◆ **Fragmento**:
_ _ _ _ _ _ _
Federico García Lorca en 1929

Más bien he venido a luchar. A luchar cuerpo a cuerpo con una masa tranquila. Y yo necesito defenderme de este enorme dragón que tengo delante, que me puede comer con sus trescientos bostezos de sus trescientas cabezas defraudadas.

(Federico García Lorca, 1929)

En torno a 1930, Federico García Lorca, en su faceta de dramaturgo, se propuso revolucionar por completo la escena, contemplando la obra como un vaso donde volcar el conjunto de sus anhelos, miedos, frustraciones e inquietudes, y dárselo a beber después al público para llenarlo de esas mismas emociones, para que ellos mismos desembocaran dentro de la obra y sintieran junto a los personajes y dejaran de contemplar el teatro para precipitarse de lleno en él. El público, precisamente, se titula su obra más compleja y profunda, escrita hacia 1930.

“¡Hay que destruir el teatro o vivir en el teatro!”, exclama uno de los personajes de El público, condena que resurgiría un año más tarde en el grito terrible de Rafael Alberti durante el estreno de su obra El hombre deshabitado, en 1931: “¡Viva el exterminio! ¡Muera la podredumbre de la actual escena española!”. Destruir, exterminar, para levantar un mundo nuevo a partir de las cenizas de la destrucción y del exterminio: esos fueron los presupuestos surrealistas propugnados por el leonino André Breton. Era necesario romper con todo lo establecido para poder alcanzar una libertad esencial en la plenitud artística. García Lorca, como Alberti o Cernuda, se sirvió de la filosofía bretoniana para expresar sus angustias más hondas, sus ambiciones más agudas. El surrealismo, bien entendido, no fue un juego. Cernuda así lo hace notar en su magnífico ensayo “Generación de 1925”, donde enumera a los surrealistas que acabaron suicidándose (Vaché, Rigaud, Crevel…) y a los que murieron dramáticamente.
_ _ _ _ _ _ _
◆ **Material proporcionado**:
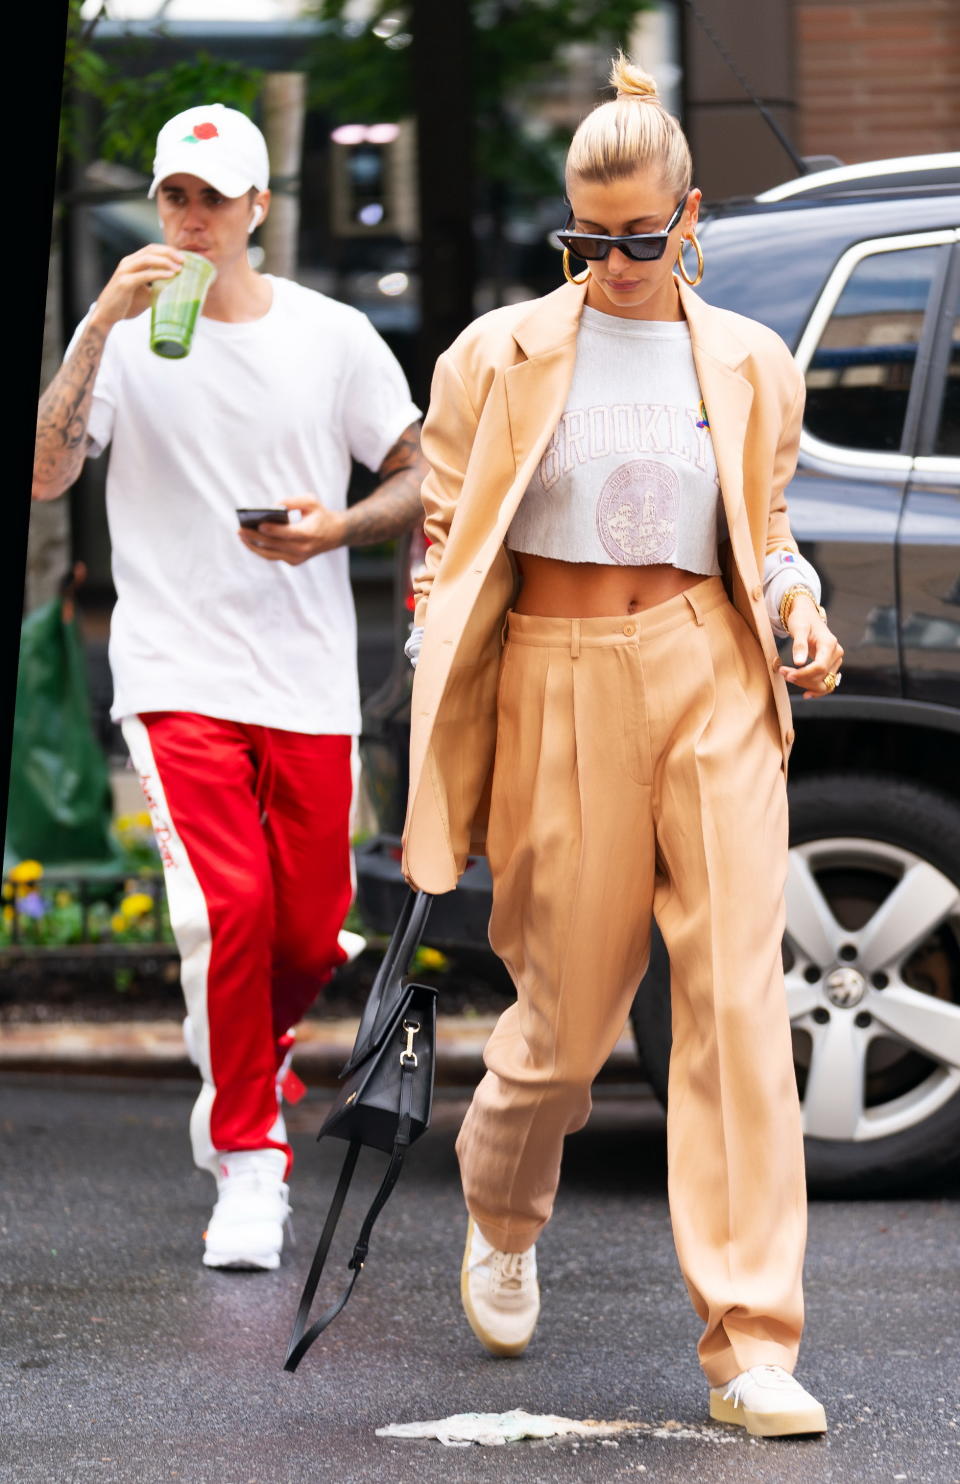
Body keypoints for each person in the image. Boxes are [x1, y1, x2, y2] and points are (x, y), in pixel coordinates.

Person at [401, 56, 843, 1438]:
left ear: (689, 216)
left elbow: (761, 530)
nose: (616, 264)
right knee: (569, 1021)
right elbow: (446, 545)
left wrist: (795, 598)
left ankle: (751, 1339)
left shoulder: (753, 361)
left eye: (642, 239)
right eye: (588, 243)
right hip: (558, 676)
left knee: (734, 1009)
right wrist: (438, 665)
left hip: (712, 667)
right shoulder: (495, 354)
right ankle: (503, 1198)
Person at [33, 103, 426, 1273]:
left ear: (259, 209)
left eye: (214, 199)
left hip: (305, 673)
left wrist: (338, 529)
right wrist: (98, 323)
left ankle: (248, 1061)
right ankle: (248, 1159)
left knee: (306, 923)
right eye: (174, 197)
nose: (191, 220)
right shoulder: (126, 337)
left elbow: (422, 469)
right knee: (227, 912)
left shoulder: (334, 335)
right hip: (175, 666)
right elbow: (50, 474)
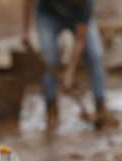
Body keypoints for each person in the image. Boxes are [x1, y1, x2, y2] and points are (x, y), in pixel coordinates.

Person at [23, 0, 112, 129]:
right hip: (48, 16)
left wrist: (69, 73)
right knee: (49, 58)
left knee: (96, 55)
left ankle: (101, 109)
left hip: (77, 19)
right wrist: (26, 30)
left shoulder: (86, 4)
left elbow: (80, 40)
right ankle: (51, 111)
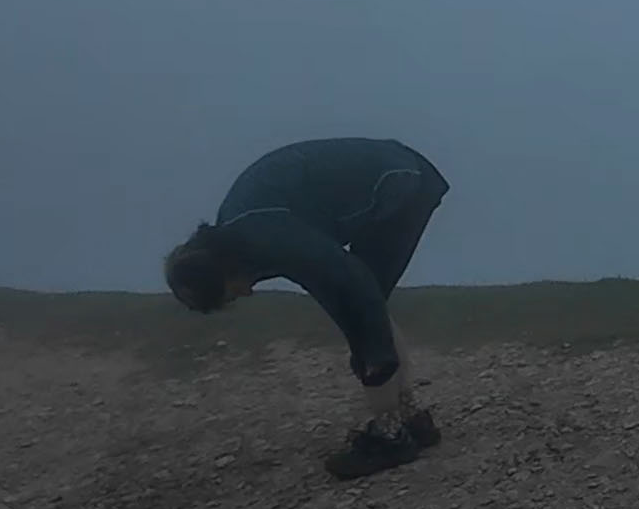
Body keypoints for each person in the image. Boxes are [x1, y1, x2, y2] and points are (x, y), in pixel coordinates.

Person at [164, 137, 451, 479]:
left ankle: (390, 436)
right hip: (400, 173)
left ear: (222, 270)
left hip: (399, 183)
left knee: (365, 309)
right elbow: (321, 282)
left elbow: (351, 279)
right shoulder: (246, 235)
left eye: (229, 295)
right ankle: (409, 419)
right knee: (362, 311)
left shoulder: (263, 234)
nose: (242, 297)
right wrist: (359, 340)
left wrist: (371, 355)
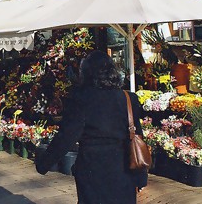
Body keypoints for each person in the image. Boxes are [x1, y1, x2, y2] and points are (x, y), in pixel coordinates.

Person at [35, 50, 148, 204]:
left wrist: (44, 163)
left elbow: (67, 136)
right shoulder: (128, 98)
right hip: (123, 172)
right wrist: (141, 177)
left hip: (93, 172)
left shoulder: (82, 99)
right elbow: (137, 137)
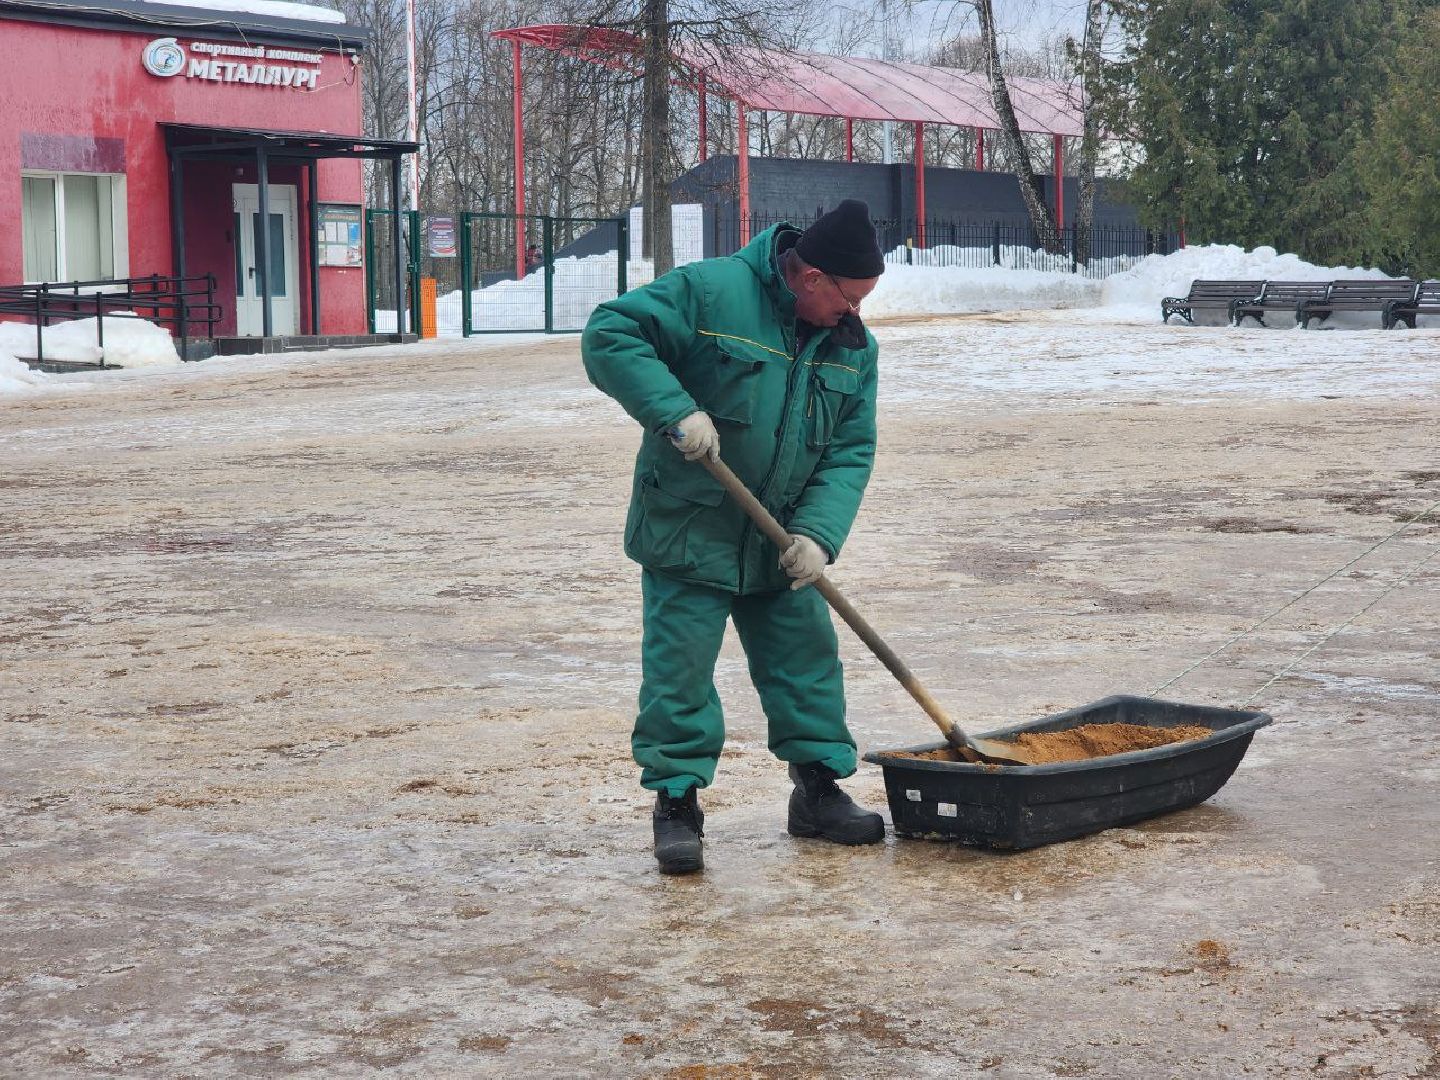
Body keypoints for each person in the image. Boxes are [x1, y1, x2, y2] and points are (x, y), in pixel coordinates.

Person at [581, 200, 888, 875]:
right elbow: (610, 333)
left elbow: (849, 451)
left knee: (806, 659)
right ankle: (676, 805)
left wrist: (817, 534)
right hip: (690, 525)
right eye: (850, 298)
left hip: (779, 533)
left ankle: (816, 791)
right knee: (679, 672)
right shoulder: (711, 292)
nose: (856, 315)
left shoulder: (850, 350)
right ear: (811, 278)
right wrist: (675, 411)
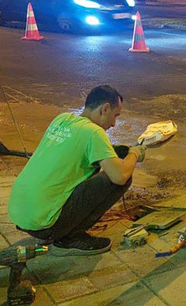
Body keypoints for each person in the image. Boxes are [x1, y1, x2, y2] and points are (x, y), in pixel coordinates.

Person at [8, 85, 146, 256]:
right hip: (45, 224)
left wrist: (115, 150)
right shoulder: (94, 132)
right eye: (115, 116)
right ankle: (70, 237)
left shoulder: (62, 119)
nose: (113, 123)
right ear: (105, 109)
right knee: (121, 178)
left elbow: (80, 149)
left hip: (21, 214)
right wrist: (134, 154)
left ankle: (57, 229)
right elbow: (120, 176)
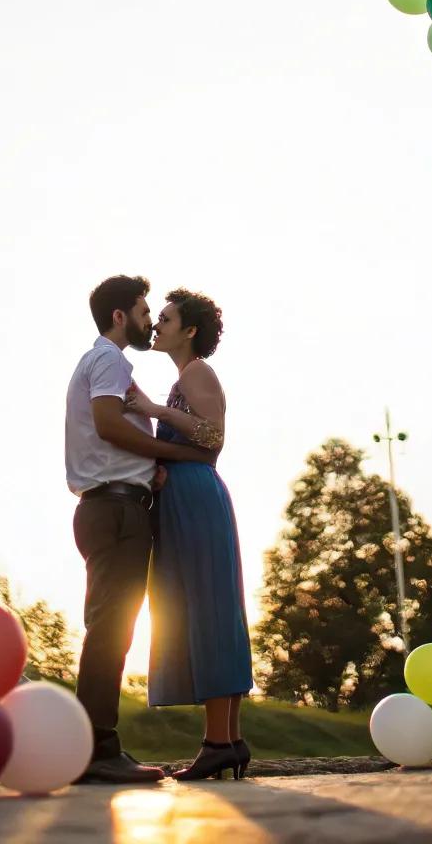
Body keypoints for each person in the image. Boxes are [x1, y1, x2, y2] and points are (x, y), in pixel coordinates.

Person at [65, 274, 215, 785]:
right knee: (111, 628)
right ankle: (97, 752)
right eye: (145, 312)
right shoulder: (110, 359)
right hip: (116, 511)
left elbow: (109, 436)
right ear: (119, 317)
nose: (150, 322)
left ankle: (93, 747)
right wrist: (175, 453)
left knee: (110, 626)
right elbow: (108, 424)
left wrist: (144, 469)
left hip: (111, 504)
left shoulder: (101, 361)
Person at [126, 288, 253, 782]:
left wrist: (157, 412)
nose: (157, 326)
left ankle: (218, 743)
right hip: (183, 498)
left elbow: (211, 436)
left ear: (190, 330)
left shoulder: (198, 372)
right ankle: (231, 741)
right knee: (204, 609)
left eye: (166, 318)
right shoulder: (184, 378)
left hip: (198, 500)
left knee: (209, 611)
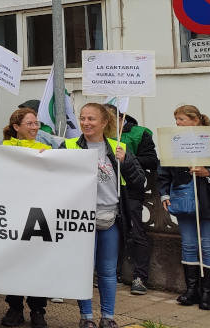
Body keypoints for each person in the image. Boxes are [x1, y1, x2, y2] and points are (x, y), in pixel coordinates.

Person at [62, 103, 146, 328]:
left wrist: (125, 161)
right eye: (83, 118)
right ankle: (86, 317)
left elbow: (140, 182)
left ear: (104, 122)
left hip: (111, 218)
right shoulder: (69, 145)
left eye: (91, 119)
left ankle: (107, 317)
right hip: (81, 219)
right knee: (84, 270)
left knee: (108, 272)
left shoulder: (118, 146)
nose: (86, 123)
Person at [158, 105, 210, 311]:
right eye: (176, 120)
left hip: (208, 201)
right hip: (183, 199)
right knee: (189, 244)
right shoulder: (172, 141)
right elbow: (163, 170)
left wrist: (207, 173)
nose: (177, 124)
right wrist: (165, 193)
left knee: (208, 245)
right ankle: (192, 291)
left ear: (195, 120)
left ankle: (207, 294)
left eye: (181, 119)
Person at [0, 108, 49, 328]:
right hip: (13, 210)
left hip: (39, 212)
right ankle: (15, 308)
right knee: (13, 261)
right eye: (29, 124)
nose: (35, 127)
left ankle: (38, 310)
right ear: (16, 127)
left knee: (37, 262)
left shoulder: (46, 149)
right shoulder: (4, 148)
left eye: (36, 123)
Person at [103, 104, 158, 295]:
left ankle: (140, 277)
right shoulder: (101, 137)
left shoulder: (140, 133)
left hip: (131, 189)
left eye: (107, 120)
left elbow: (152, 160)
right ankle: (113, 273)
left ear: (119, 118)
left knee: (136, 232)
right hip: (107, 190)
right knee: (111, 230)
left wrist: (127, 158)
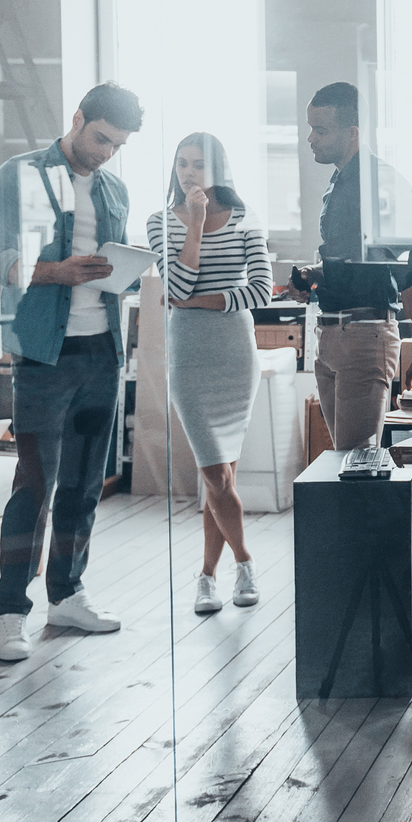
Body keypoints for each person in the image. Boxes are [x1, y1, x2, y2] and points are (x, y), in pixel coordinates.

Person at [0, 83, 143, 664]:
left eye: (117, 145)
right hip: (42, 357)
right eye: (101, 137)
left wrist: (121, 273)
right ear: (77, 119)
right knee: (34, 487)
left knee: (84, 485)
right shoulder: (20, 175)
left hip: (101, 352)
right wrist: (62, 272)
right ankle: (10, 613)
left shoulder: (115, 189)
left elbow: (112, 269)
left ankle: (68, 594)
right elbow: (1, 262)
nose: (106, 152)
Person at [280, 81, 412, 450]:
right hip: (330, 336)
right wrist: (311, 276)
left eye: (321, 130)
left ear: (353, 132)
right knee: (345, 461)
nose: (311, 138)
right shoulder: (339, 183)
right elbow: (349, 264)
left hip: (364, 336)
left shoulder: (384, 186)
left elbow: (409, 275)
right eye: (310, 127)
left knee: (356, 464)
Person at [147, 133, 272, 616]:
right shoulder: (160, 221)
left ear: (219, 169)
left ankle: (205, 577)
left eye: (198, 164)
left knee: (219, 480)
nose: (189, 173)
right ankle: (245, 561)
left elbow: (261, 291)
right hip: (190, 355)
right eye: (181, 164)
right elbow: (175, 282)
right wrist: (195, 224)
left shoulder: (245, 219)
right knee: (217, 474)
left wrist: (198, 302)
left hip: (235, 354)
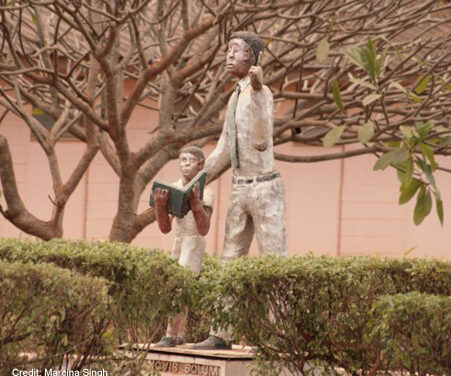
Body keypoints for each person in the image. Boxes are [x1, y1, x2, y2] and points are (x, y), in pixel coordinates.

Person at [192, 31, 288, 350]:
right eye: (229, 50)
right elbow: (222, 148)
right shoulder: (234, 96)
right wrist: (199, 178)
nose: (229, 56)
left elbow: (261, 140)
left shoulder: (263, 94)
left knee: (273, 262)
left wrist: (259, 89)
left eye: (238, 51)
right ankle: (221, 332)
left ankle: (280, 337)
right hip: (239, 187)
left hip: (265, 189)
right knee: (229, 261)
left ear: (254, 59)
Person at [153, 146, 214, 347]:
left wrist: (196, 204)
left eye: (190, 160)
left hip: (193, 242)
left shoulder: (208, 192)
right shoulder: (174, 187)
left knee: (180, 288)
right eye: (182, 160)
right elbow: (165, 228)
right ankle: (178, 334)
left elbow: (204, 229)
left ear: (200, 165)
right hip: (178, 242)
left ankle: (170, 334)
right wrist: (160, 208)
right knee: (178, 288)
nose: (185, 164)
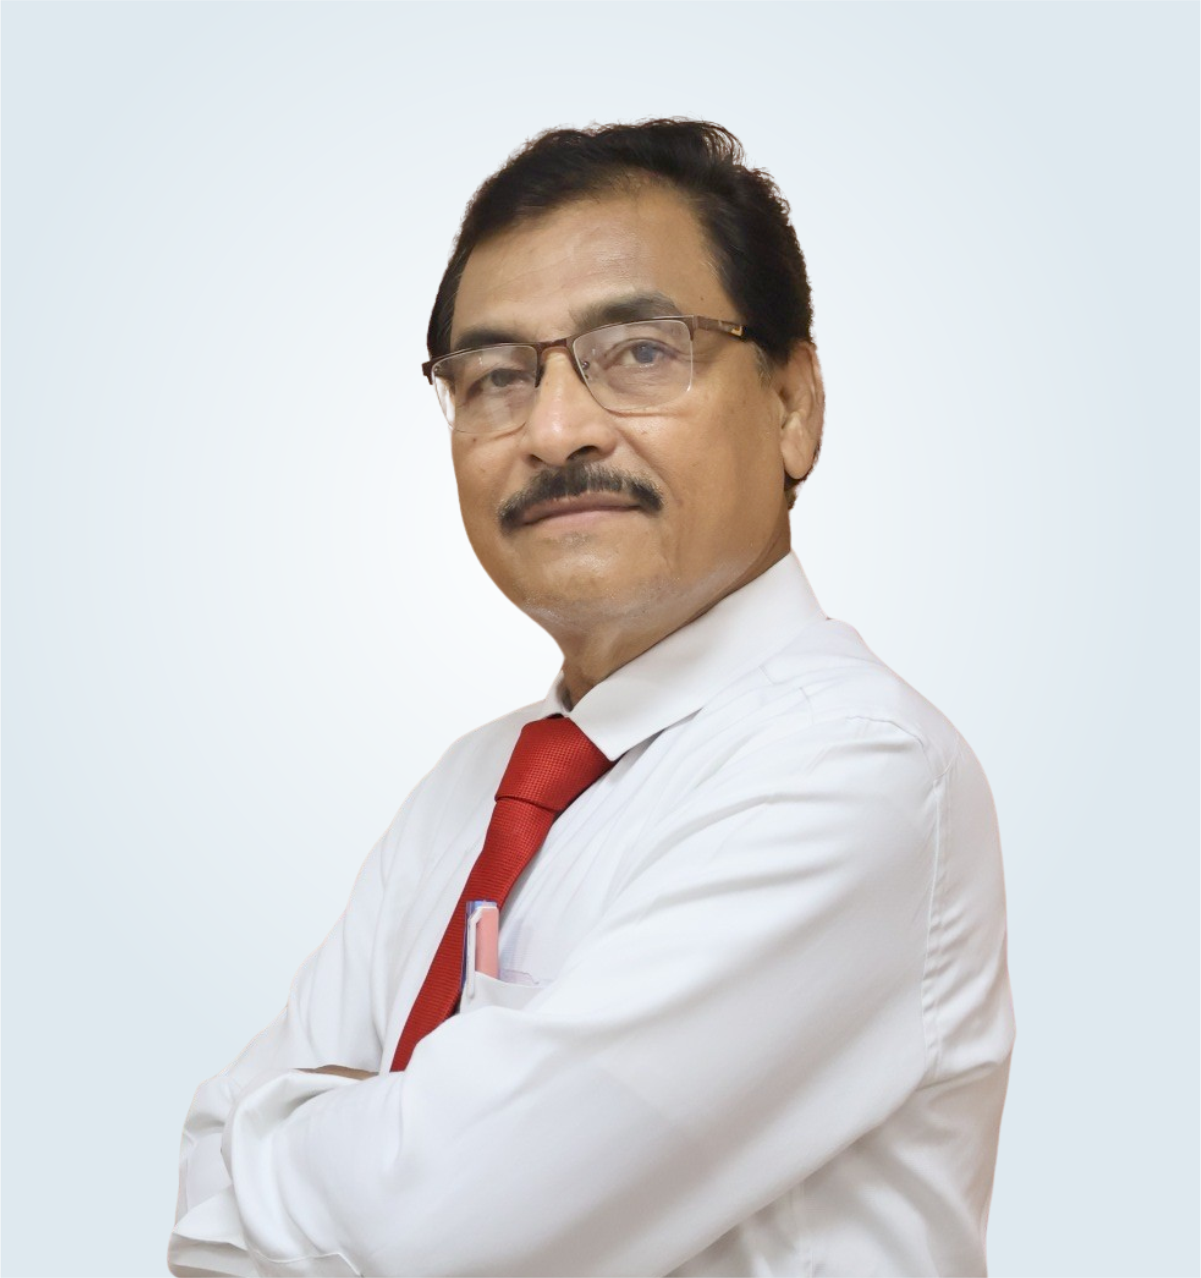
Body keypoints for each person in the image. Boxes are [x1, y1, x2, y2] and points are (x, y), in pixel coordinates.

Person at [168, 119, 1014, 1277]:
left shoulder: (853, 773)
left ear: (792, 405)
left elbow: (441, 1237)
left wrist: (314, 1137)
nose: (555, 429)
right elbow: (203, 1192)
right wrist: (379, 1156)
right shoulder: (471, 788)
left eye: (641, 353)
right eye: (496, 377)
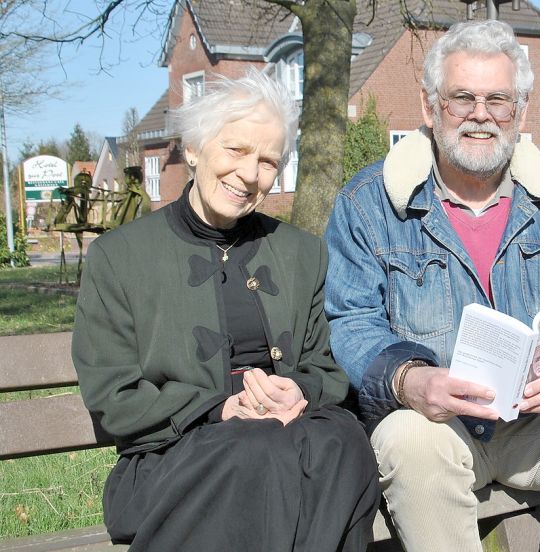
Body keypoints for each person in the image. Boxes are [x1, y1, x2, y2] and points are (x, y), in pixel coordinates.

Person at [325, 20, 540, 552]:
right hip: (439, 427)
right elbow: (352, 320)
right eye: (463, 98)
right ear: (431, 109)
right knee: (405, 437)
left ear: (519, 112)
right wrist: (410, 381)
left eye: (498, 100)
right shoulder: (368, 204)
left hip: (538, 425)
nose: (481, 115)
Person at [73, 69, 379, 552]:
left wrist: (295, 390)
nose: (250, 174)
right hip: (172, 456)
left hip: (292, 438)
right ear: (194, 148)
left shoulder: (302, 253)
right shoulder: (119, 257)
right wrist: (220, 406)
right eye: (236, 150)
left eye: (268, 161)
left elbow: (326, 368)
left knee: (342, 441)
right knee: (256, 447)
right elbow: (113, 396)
_ _ _ _ _ _ _
◆ **Tarea**:
Reproduce íntegro y sin cambios el fragmento de arriba sobre García Lorca y el teatro.

◆ **Respuesta**:
Federico García Lorca en 1929

Más bien he venido a luchar. A luchar cuerpo a cuerpo con una masa tranquila. Y yo necesito defenderme de este enorme dragón que tengo delante, que me puede comer con sus trescientos bostezos de sus trescientas cabezas defraudadas.

(Federico García Lorca, 1929)

En torno a 1930, Federico García Lorca, en su faceta de dramaturgo, se propuso revolucionar por completo la escena, contemplando la obra como un vaso donde volcar el conjunto de sus anhelos, miedos, frustraciones e inquietudes, y dárselo a beber después al público para llenarlo de esas mismas emociones, para que ellos mismos desembocaran dentro de la obra y sintieran junto a los personajes y dejaran de contemplar el teatro para precipitarse de lleno en él. El público, precisamente, se titula su obra más compleja y profunda, escrita hacia 1930.

“¡Hay que destruir el teatro o vivir en el teatro!”, exclama uno de los personajes de El público, condena que resurgiría un año más tarde en el grito terrible de Rafael Alberti durante el estreno de su obra El hombre deshabitado, en 1931: “¡Viva el exterminio! ¡Muera la podredumbre de la actual escena española!”. Destruir, exterminar, para levantar un mundo nuevo a partir de las cenizas de la destrucción y del exterminio: esos fueron los presupuestos surrealistas propugnados por el leonino André Breton. Era necesario romper con todo lo establecido para poder alcanzar una libertad esencial en la plenitud artística. García Lorca, como Alberti o Cernuda, se sirvió de la filosofía bretoniana para expresar sus angustias más hondas, sus ambiciones más agudas. El surrealismo, bien entendido, no fue un juego. Cernuda así lo hace notar en su magnífico ensayo “Generación de 1925”, donde enumera a los surrealistas que acabaron suicidándose (Vaché, Rigaud, Crevel…) y a los que murieron dramáticamente.